INFORMATION SHOWN =
• • •
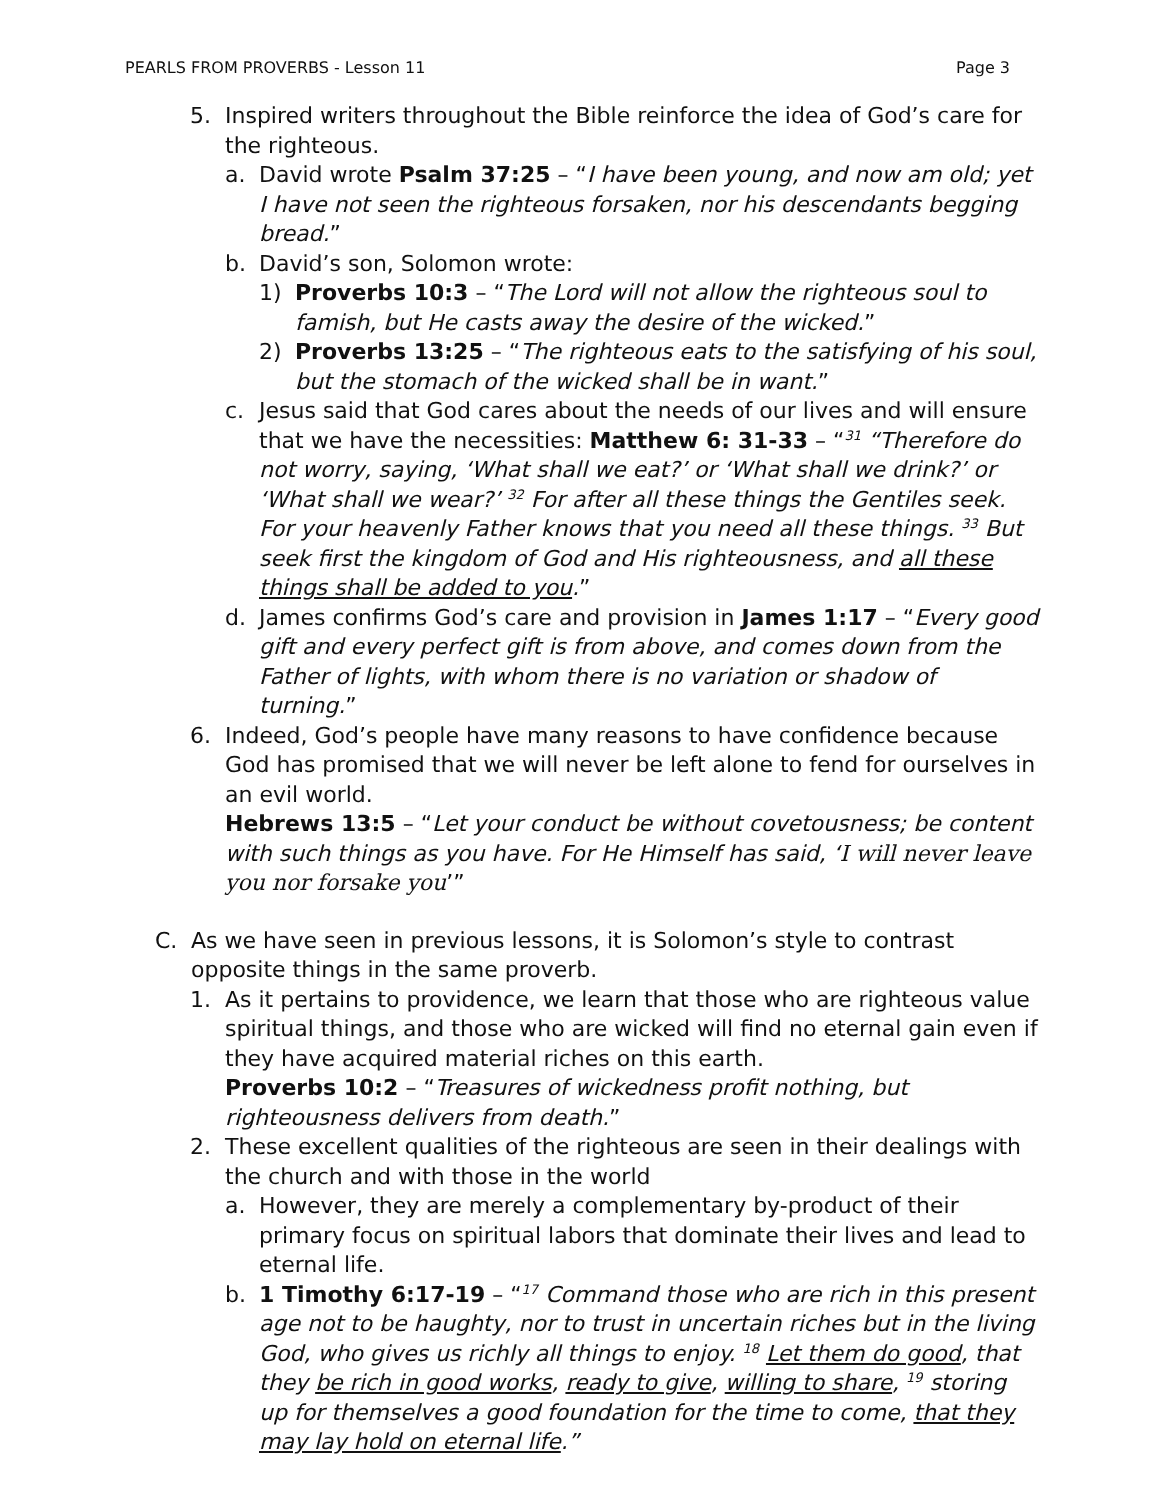PEARLS FROM PROVERBS - Lesson 11 Page 3
5. Inspired writers throughout the Bible reinforce the idea of God’s care for the righteous.
a. David wrote Psalm 37:25 – “I have been young, and now am old; yet I have not seen the righteous forsaken, nor his descendants begging bread.”
b. David’s son, Solomon wrote:
1) Proverbs 10:3 – “The Lord will not allow the righteous soul to famish, but He casts away the desire of the wicked.”
2) Proverbs 13:25 – “The righteous eats to the satisfying of his soul, but the stomach of the wicked shall be in want.”
c. Jesus said that God cares about the needs of our lives and will ensure that we have the necessities: Matthew 6: 31-33 – “<sup>31</sup> “Therefore do not worry, saying, ‘What shall we eat?’ or ‘What shall we drink?’ or ‘What shall we wear?’ <sup>32</sup> For after all these things the Gentiles seek. For your heavenly Father knows that you need all these things. <sup>33</sup> But seek first the kingdom of God and His righteousness, and all these things shall be added to you.”
d. James confirms God’s care and provision in James 1:17 – “Every good gift and every perfect gift is from above, and comes down from the Father of lights, with whom there is no variation or shadow of turning.”
6. Indeed, God’s people have many reasons to have confidence because God has promised that we will never be left alone to fend for ourselves in an evil world.
Hebrews 13:5 – “Let your conduct be without covetousness; be content with such things as you have. For He Himself has said, ‘I will never leave you nor forsake you’”
C. As we have seen in previous lessons, it is Solomon’s style to contrast opposite things in the same proverb.
1. As it pertains to providence, we learn that those who are righteous value spiritual things, and those who are wicked will find no eternal gain even if they have acquired material riches on this earth.
Proverbs 10:2 – “Treasures of wickedness profit nothing, but righteousness delivers from death.”
2. These excellent qualities of the righteous are seen in their dealings with the church and with those in the world
a. However, they are merely a complementary by-product of their primary focus on spiritual labors that dominate their lives and lead to eternal life.
b. 1 Timothy 6:17-19 – “<sup>17</sup> Command those who are rich in this present age not to be haughty, nor to trust in uncertain riches but in the living God, who gives us richly all things to enjoy. <sup>18</sup> Let them do good, that they be rich in good works, ready to give, willing to share, <sup>19</sup> storing up for themselves a good foundation for the time to come, that they may lay hold on eternal life.”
• • •
ACTIVITY =
The lines to return are those in the entries above that hold "seen".

SOLUTION TO THIS TASK =
a. David wrote Psalm 37:25 – “I have been young, and now am old; yet I have not seen the righteous forsaken, nor his descendants begging bread.”
C. As we have seen in previous lessons, it is Solomon’s style to contrast opposite things in the same proverb.
2. These excellent qualities of the righteous are seen in their dealings with the church and with those in the world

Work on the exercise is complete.